Spatial grounding data:
== Segment start ==
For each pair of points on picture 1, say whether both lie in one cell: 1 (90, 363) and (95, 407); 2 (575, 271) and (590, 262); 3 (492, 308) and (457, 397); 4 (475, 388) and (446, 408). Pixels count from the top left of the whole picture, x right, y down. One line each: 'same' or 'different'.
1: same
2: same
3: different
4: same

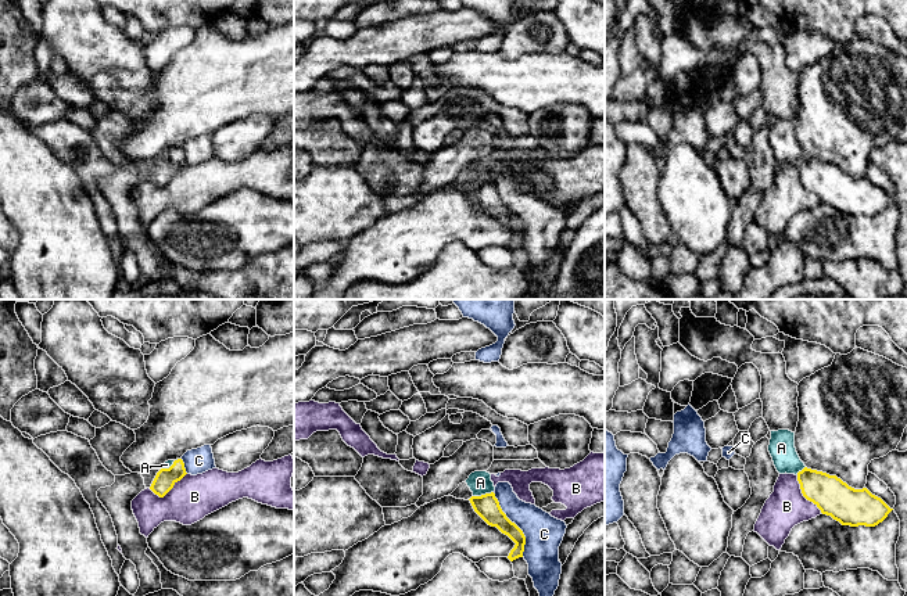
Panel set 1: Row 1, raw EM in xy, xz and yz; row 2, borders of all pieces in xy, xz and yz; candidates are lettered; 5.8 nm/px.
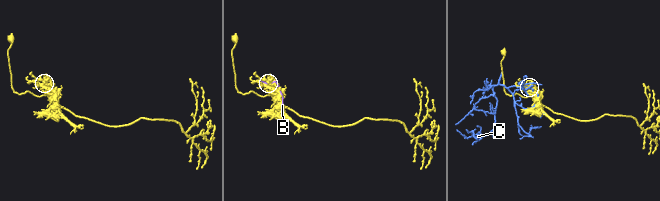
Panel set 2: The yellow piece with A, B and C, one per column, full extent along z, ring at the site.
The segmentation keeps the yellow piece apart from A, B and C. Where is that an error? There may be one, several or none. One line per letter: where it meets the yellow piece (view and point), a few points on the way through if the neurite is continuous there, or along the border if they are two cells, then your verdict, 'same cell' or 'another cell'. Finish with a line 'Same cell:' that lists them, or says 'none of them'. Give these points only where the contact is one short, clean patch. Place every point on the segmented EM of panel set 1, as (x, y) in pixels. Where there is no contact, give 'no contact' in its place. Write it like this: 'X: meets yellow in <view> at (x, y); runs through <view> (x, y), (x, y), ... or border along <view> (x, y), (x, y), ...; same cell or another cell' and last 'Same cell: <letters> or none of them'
A: meets yellow in xz at (483, 495); runs through xz (487, 506), (483, 495), (480, 483); same cell
B: meets yellow in yz at (803, 495); another cell
C: meets yellow in xz at (515, 524); another cell
Same cell: A

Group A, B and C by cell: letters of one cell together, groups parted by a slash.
A / B / C

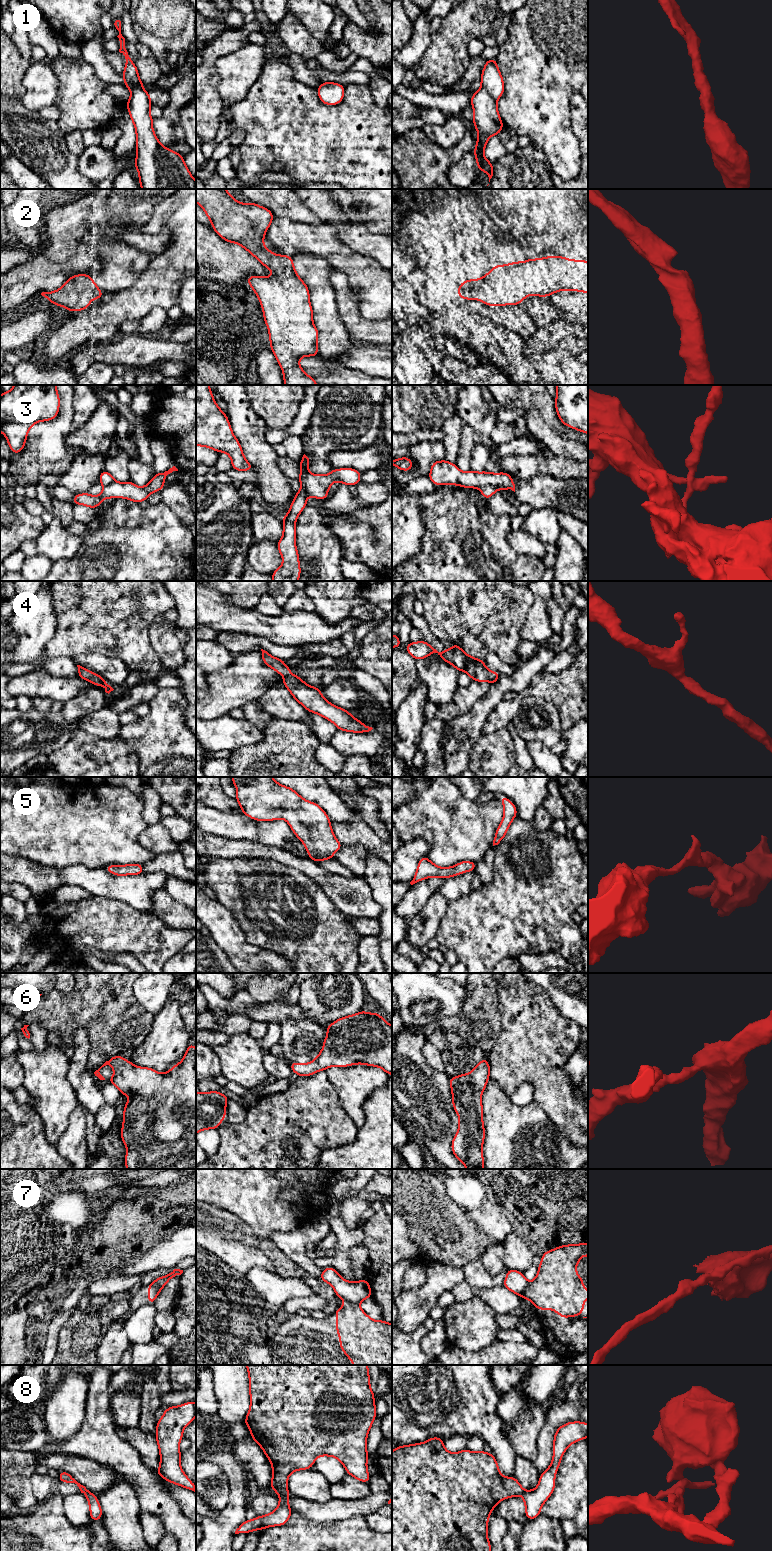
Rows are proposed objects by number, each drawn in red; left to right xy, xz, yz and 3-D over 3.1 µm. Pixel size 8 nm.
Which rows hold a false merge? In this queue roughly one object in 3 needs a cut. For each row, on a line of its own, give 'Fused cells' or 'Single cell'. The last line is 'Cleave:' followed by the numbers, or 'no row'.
1: Single cell
2: Single cell
3: Fused cells
4: Single cell
5: Single cell
6: Single cell
7: Fused cells
8: Fused cells
Cleave: 3, 7, 8

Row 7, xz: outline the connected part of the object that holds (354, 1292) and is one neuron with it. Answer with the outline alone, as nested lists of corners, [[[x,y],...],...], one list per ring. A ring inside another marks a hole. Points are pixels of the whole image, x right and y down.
[[[330,1266],[324,1268],[319,1278],[330,1284],[335,1290],[335,1295],[344,1301],[359,1304],[372,1296],[372,1290],[367,1279],[349,1282],[343,1279],[338,1272]]]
== Segment end ==
Try it
Each entry should be repeated exactly as it appears; the pictures stay out.

Answer
For each pair of points on picture 1, say whether both lie in one cell: 1 (90, 363) and (95, 407); 2 (575, 271) and (590, 262); 3 (492, 308) and (457, 397); 4 (475, 388) and (446, 408). Pixels count from the top left of the whole picture, x right, y down. One line each: 'same' or 'different'.
1: same
2: same
3: different
4: same

Panel set 1: Row 1, raw EM in xy, xz and yz; row 2, borders of all pieces in xy, xz and yz; candidates are lettered; 5.8 nm/px.
Panel set 2: The yellow piece with A, B and C, one per column, full extent along z, ring at the site.
The segmentation keeps the yellow piece apart from A, B and C. Where is that an error? There may be one, several or none. One line per letter: where it meets the yellow piece (view and point), a few points on the way through if the neurite is continuous there, or along the border if they are two cells, then your verdict, 'same cell' or 'another cell'. Finish with a line 'Same cell:' that lists them, or says 'none of them'. Give these points only where the contact is one short, clean patch. Place every point on the segmented EM of panel set 1, as (x, y) in pixels. Where there is no contact, give 'no contact' in its place. Write it like this: 'X: meets yellow in <view> at (x, y); runs through <view> (x, y), (x, y), ... or border along <view> (x, y), (x, y), ...; same cell or another cell' and last 'Same cell: <letters> or none of them'
A: meets yellow in xz at (483, 495); runs through xz (487, 506), (483, 495), (480, 483); same cell
B: meets yellow in yz at (803, 495); another cell
C: meets yellow in xz at (515, 524); another cell
Same cell: A

Group A, B and C by cell: letters of one cell together, groups parted by a slash.
A / B / C

Rows are proposed objects by number, each drawn in red; left to right xy, xz, yz and 3-D over 3.1 µm. Pixel size 8 nm.
Which rows hold a false merge? In this queue roughly one object in 3 needs a cut. For each row, on a line of its own, give 'Fused cells' or 'Single cell'. The last line is 'Cleave:' followed by the numbers, or 'no row'.
1: Single cell
2: Single cell
3: Fused cells
4: Single cell
5: Single cell
6: Single cell
7: Fused cells
8: Fused cells
Cleave: 3, 7, 8

Row 7, xz: outline the connected part of the object that holds (354, 1292) and is one neuron with it. Answer with the outline alone, as nested lists of corners, [[[x,y],...],...], one list per ring. A ring inside another marks a hole. Points are pixels of the whole image, x right and y down.
[[[330,1266],[324,1268],[319,1278],[330,1284],[335,1290],[335,1295],[344,1301],[359,1304],[372,1296],[372,1290],[367,1279],[349,1282],[343,1279],[338,1272]]]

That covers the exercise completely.